**Provided text:**
The multivariate normality test shows no violations so we could stick with Pearson if we wanted to. Since the text uses these data for Spearman’s I’ll show you that as well.

cor.test(rope$impressivenessScore, rope$years)
## 
##  Pearson's product-moment correlation
## 
## data:  rope$impressivenessScore and rope$years
## t = 6.9679, df = 19, p-value = 1.223e-06
## alternative hypothesis: true correlation is not equal to 0
## 95 percent confidence interval:
##  0.6562731 0.9366690
## sample estimates:
##     cor 
## 0.84778
cor.test(rope$impressivenessScore, rope$years, method = "spearm")
## Warning in cor.test.default(rope$impressivenessScore, rope$years, method =
## "spearm"): Cannot compute exact p-value with ties
## 
##  Spearman's rank correlation rho
## 
## data:  rope$impressivenessScore and rope$years
## S = 332.12, p-value = 2.571e-05
## alternative hypothesis: true rho is not equal to 0
## sample estimates:
##       rho 
## 0.7843363

Ties prevent the calculation of exact p-values so like in the past, we can switch to another package. Here I’ll use the coin library.

library(coin)
spearman_test(impressivenessScore ~ years, data = rope)
## 
##  Asymptotic Spearman Correlation Test
## 
## data:  impressivenessScore by years
## Z = 3.5077, p-value = 0.0004521
## alternative hypothesis: true rho is not equal to 0

The p-value is 0.0004 so we can reject the NULL; there appears to be a positive association between the impressiveness of eyewitness accounts and the years lapsed since the account was penned. Note also that regardless of whether we go with Pearson’s correlation or Spearman’s, we see a significant positive correlation between time lapsed and the impressiveness score.

Practice Problems

Problem 1

Birds of many species retain the same breeding partner year after year. In some of these species, male and female partners migrate separately and spend the winter in different places, often thousands of kilometers apart. Yet they manage to find one another again each spring. In a field study of individually banded pairs of black-tailed godwits, Gunnarsson et al. (2004) recorded spring arrival dates of males and females on the breeding grounds in the year after they were observed breeding together. The data for 10 pairs are provided in the data, with arrival date measured in days since March 31.

birds = read.csv("http://whitlockschluter.zoology.ubc.ca/wp-content/data/chapter16/chap16q05GodwitArrivalDates.csv")
summary(birds)
##    femaleDate       maleDate    
##  Min.   :24.00   Min.   :22.00  
##  1st Qu.:35.25   1st Qu.:37.25  
##  Median :44.00   Median :48.00  
##  Mean   :45.50   Mean   :45.80  
##  3rd Qu.:55.75   3rd Qu.:55.75  
##  Max.   :69.00   Max.   :59.00
  1. Plot these data. Does the plot indicate the presence of any relationship between arrival dates of males and females?
plot(birds$femaleDate, birds$maleDate, pch = 16, xlab = "Female Arrival Date", ylab = "Male Arrival Date")

library(MVN)

**Set problem A:**
Reproduce verbatim the records from their first line through the line containing "Identify the document", with both of those lines included.
**Set problem B:**
Continue the R correlation tutorial from the point at which it ends.
The records that follow have no connection to the R correlation tutorial above.

Annotated element listings
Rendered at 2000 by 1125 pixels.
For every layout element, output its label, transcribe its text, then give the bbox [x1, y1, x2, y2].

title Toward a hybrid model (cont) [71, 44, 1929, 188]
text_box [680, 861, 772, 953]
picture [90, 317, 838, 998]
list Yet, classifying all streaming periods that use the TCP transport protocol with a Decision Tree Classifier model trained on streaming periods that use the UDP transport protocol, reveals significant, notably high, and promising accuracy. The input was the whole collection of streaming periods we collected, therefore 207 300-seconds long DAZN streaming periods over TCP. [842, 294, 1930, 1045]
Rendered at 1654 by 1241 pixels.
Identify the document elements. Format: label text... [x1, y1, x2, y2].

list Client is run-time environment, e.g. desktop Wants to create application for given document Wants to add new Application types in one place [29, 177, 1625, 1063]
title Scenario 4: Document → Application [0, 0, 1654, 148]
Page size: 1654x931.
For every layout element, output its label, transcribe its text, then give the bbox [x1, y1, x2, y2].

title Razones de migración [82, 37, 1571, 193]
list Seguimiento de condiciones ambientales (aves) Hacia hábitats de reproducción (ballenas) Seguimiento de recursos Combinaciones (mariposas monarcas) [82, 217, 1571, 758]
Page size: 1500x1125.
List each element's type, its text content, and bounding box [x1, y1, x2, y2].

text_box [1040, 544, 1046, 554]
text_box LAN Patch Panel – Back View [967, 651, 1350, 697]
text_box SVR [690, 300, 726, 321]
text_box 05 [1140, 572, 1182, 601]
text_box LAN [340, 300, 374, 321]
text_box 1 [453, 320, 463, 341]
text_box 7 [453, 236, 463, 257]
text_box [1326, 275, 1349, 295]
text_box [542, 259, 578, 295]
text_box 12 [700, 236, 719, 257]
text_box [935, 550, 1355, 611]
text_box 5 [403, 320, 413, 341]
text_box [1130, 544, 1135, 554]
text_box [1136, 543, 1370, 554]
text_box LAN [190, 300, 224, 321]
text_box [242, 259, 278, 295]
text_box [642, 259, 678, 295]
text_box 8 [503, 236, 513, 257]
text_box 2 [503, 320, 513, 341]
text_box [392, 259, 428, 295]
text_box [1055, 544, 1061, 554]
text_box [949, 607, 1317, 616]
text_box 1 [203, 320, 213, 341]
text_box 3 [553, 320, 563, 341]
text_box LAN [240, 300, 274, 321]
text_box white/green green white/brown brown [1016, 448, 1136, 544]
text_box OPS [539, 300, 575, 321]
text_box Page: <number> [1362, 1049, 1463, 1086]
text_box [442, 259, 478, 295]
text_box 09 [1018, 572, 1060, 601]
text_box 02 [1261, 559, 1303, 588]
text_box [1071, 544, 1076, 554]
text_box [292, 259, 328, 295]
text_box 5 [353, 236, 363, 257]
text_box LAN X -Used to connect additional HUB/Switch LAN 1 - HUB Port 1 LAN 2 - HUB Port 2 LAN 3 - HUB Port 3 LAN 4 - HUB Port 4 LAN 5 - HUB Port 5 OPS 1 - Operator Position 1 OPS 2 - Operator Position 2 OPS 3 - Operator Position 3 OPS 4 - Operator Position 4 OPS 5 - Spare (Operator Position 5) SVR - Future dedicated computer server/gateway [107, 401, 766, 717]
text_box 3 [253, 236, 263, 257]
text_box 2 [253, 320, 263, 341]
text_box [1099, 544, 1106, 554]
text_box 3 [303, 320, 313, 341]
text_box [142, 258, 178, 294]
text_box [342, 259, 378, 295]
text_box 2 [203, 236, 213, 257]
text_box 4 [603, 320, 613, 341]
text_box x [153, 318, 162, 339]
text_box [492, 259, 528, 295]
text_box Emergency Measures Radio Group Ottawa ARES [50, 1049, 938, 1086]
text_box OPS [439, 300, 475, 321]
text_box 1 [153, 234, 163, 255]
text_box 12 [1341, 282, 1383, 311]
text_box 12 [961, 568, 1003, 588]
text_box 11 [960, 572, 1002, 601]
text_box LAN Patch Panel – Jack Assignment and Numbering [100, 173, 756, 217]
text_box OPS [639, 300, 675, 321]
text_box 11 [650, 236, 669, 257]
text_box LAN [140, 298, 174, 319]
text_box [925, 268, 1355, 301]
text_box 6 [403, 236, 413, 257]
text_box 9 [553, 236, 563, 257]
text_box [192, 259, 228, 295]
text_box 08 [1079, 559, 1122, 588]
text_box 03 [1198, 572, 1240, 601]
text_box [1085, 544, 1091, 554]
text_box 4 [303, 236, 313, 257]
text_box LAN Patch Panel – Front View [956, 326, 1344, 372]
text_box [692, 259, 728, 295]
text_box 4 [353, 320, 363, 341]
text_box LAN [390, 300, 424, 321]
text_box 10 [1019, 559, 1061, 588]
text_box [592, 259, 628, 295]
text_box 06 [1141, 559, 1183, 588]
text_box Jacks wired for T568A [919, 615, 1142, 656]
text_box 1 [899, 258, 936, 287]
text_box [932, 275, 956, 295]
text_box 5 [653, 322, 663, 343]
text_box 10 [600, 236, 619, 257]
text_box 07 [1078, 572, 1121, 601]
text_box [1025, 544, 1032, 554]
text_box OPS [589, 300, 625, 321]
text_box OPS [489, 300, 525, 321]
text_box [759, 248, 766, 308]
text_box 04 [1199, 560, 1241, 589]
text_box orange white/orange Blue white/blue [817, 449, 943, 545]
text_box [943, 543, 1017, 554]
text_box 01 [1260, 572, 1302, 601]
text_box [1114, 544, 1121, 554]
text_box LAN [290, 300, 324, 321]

**Result A:**
Rendered at 2000 by 1125 pixels.
For every layout element, output its label, transcribe its text, then give the bbox [x1, y1, x2, y2].

title Toward a hybrid model (cont) [71, 44, 1929, 188]
text_box [680, 861, 772, 953]
picture [90, 317, 838, 998]
list Yet, classifying all streaming periods that use the TCP transport protocol with a Decision Tree Classifier model trained on streaming periods that use the UDP transport protocol, reveals significant, notably high, and promising accuracy. The input was the whole collection of streaming periods we collected, therefore 207 300-seconds long DAZN streaming periods over TCP. [842, 294, 1930, 1045]
Rendered at 1654 by 1241 pixels.
Identify the document elements. Format: label text... [x1, y1, x2, y2].

**Result B:**
mardiaTest(birds, qqplot = TRUE)
## Warning: 'mardiaTest' is deprecated.
## Use 'mvn' instead.
## See help("Deprecated")
mardiaTest(birds, qqplot = FALSE)
## Warning: 'mardiaTest' is deprecated.
## Use 'mvn' instead.
## See help("Deprecated")
library(car)

scatterplot(femaleDate ~ maleDate, data = birds, ellipse = TRUE, levels = c(0.5, 0.95), reg.line = TRUE, smoother = TRUE, xlim = c(0, 100), ylim = c(0, 100))
## Warning in plot.window(...): "levels" is not a graphical parameter
## Warning in plot.window(...): "reg.line" is not a graphical parameter
## Warning in plot.window(...): "smoother" is not a graphical parameter
## Warning in plot.xy(xy, type, ...): "levels" is not a graphical parameter
## Warning in plot.xy(xy, type, ...): "reg.line" is not a graphical parameter
## Warning in plot.xy(xy, type, ...): "smoother" is not a graphical parameter
## Warning in axis(side = side, at = at, labels = labels, ...): "levels" is
## not a graphical parameter
## Warning in axis(side = side, at = at, labels = labels, ...): "reg.line" is
## not a graphical parameter
## Warning in axis(side = side, at = at, labels = labels, ...): "smoother" is
## not a graphical parameter
## Warning in axis(side = side, at = at, labels = labels, ...): "levels" is
## not a graphical parameter
## Warning in axis(side = side, at = at, labels = labels, ...): "reg.line" is
## not a graphical parameter
## Warning in axis(side = side, at = at, labels = labels, ...): "smoother" is
## not a graphical parameter
## Warning in box(...): "levels" is not a graphical parameter
## Warning in box(...): "reg.line" is not a graphical parameter
## Warning in box(...): "smoother" is not a graphical parameter
## Warning in title(...): "levels" is not a graphical parameter
## Warning in title(...): "reg.line" is not a graphical parameter
## Warning in title(...): "smoother" is not a graphical parameter

  1. Test for a correlation, report your conclusion, as well as the 95% confidence interval for the correlation coefficient.
cor.test(birds$femaleDate, birds$maleDate)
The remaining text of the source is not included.